Salt the boiling water and add the pasta. Cook until no more than al dente. Set a timer to avoid overcooking. Stir occasionally as it boils. Drain once cooked and reserve 1 cup of pasta water.

Gradually sprinkle the cheese into the sauce, stirring continuously. 

Add the pasta and use a spatula to gently toss to incorporate. Serve with the cooked chicken.

If desired, add pasta water, small splashes at a time, and gently toss until desired consistency is reached. (This can be very helpful when reheating leftovers as well, it smooths the sauce back out.) 

Optional: Squeeze fresh lemon over the pasta prior to serving. Garnish with parsley and serve 

_________________________________________________

Notes 
Wine: Sauvignon Blanc is the best wine to use in this recipe, followed by Chardonnay, and then Pinot Grigio. Chicken broth can be used if you don’t cook with wine. 

Pasta: I used Colavita Shells for this recipe but a variety of pastas work well, including fettuccine, linguine, and farfalle pasta. 

Cheese: I use Belgioioso Parmesan and Romano cheese for this recipe. If needed, all Parmesan can be used instead of Parmesan and Romano. Grate the cheese from a wedge as it will melt and taste much better than packaged grated cheese. Ensure the base of the sauce isn't too hot when the cheese is added, otherwise the dairy can separate and create a grainy consistency. 

Bouillon: I use Better Than Bouillon for broth/bouillon in my recipes.
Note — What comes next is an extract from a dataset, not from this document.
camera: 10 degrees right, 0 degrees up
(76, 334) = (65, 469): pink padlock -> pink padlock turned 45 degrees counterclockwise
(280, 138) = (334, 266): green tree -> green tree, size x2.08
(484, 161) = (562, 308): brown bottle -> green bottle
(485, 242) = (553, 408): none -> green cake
It takes very little space and makes it easy to measure out customized amounts. If you don't have chicken bouillon for this recipe, it can be made without it. It just adds depth of flavor. 

Optional Flavor Enhancers: Worcestershire sauce, hot sauce, and honey (1 tsp of each) can be added to the chicken broth mixture in step 1, they can't be tasted outright but they make the other flavors pop! (I use Frank's hot sauce.) 

Optional additions include: Roasted broccoli, spinach, mushrooms, and cherry tomatoes. If adding mushrooms, I recommend that you sauté them separately and stir them into the sauce at the end. 

Storage Store in an airtight container and refrigerate for up to 3 days or FREEZE for up to 3 months

Reheat leftovers in a makeshift double boiler to restore it back to its original consistency. Add reserved pasta water while reheating leftovers if possible, it helps to smooth the sauce back out. A little milk or chicken broth can also be used if you don't have pasta water. Frozen sauce should be thawed overnight in the fridge before reheating.